In a March 27, 2019 appearance before the Senate Subcommittee on Aviation and Space, Daniel K. Elwell, Acting Administrator for the Federal Aviation Administration (“FAA”) sought to clarify the FAA’s role in the certification of the safety of aircraft systems. In doing so, he emphasized that the principal responsibility for safety lies with the aircraft manufacturers, with FAA performing merely a review function to determine “if the applicant [for certification] has shown that the overall design meets the safety standards. We do that by reviewing data and by conducting risk based evaluations of the applicant’s work,” Statement of Administrator, before the Senate Committee on Commerce, Science and Transportation, Subcommittee on Aviation and Space on the State of Airline Safety: Federal Oversight of Commercial Aviation, March 27, 2019 (“Statement”). The problem with this explanation may not be the adopted approach, but the lapses in FAA’s realization of its part of the bargain.

In the opening discussion of the safety certification system’s underlying philosophy, the Acting Administrator explained that “the FAA focuses its efforts on areas that present the highest risk within the system . . .,” Statement, p. 3, with FAA purportedly “involved in testing and certification of new and novel features and technologies,” Statement, p. 5, a category within which the Maneuvering Characteristics Augmentation System (“MCAS”), thought to be a cause of the recent accidents in Ethiopia and Malaysia is included. In fact, as discussed in a comprehensive article of March 17, 2019, “Flawed analysis, failed oversight: How Boeing, FAA certified the suspect 737 MAX flight control system,” posted in the Seattle Times by Dominic Gates, the Seattle Times Aerospace reporter (“Seattle Times Article”), Boeing’s “system safety analysis” of the MCAS:

  • Understated the power of the new flight control system, which was designed to swivel the horizontal tail to push the nose of the plane down to avert a stall. When the planes later entered service, MCAS was capable of moving the tail more than four times farther than was stated in the initial safety analysis document.

  • Failed to account for how the system could reset itself each time a pilot responded, thereby missing the potential impact of the system repeatedly pushing the airplane’s nose downward.

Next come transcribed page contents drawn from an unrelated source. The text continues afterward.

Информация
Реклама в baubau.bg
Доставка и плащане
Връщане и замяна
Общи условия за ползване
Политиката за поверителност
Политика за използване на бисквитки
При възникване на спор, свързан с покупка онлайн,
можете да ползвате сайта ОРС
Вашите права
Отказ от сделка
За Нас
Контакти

  • Assessed a failure of the system as one level below “catastrophic.” But even that “hazardous” danger level should have precluded activation of the system based on input from a single sensor — and yet that’s how it was designed.

Nevertheless, the Acting Administrator goes on to divest FAA of responsibility.

The Acting Administrator explains that “under this program, the FAA may delegate a matter related to aircraft certification to a qualified private person,” Statement, p. 3. Specifically, the Organization Designation Authorization (“ODA”) program is the means by which the FAA may authorize an “organization” to act as a representative of the FAA, allowing that organization to conduct inspections and tests and issue certificates on behalf of the FAA. Currently, there are 79 ODA holders. ODA certification processes allow an applicant greater flexibility and control over schedules than applicants whose projects are directly managed by the FAA. Not surprisingly, Boeing was Co-Chair of the ODA program. But the ODA program did not make everyone at FAA happy.

A former FAA safety engineer who was directly involved in certifying the MAX said that halfway through the certification process, “we were asked by management to re-evaluate what would be delegated. Management thought we had retained too much at the FAA.”

Seattle Times Article. Even through the certification process for the 737 Max aircraft purportedly took five years (see Statement, p. 6), eventually the Acting Administrator opined that “time yield[ed] more data to be applied for continued analysis and improvement.” Statement, p. 6. And indeed, as revealed in the Seattle Times Article,

[B]lack box data retrieved after the Lion Air crash indicates that a single faulty sensor — a vane on the outside of the fuselage that measures the plane’s “angle of attack,” the angle between the airflow and the wing — triggered MCAS multiple times during the deadly flight, initiating a tug of war as the system repeatedly pushed the nose of the plane down and the pilots wrestled with the controls to pull it back up, before the final crash.

Seattle Times Article. That information caused Boeing to submit, on January 21, 2019, “a proposed software enhancement to the FAA for certification.” Statement, p. 7. By the time of the second incident in March 2019, FAA’s review was still ongoing. Id. This is because “FAA’s initial review of flight safety data for the U.S. operators [of the 737 Max] showed no systemic performance issued,” Statement, p. 8.

All that changed with the Ethiopian air crash in March 2019. That incident provided FAA with the impetus to follow in the footsteps of the vast majority of European regulators, and force a collaborative effort with Boeing to definitively locate the source of the fatal problems. This sequence of events serves to remind the public that, while much progress has been made in aviation technology and safety innovation in recent years, FAA’s regulatory role over aircraft safety is still critical, and its even partial abdication a precursor to unfortunate consequences.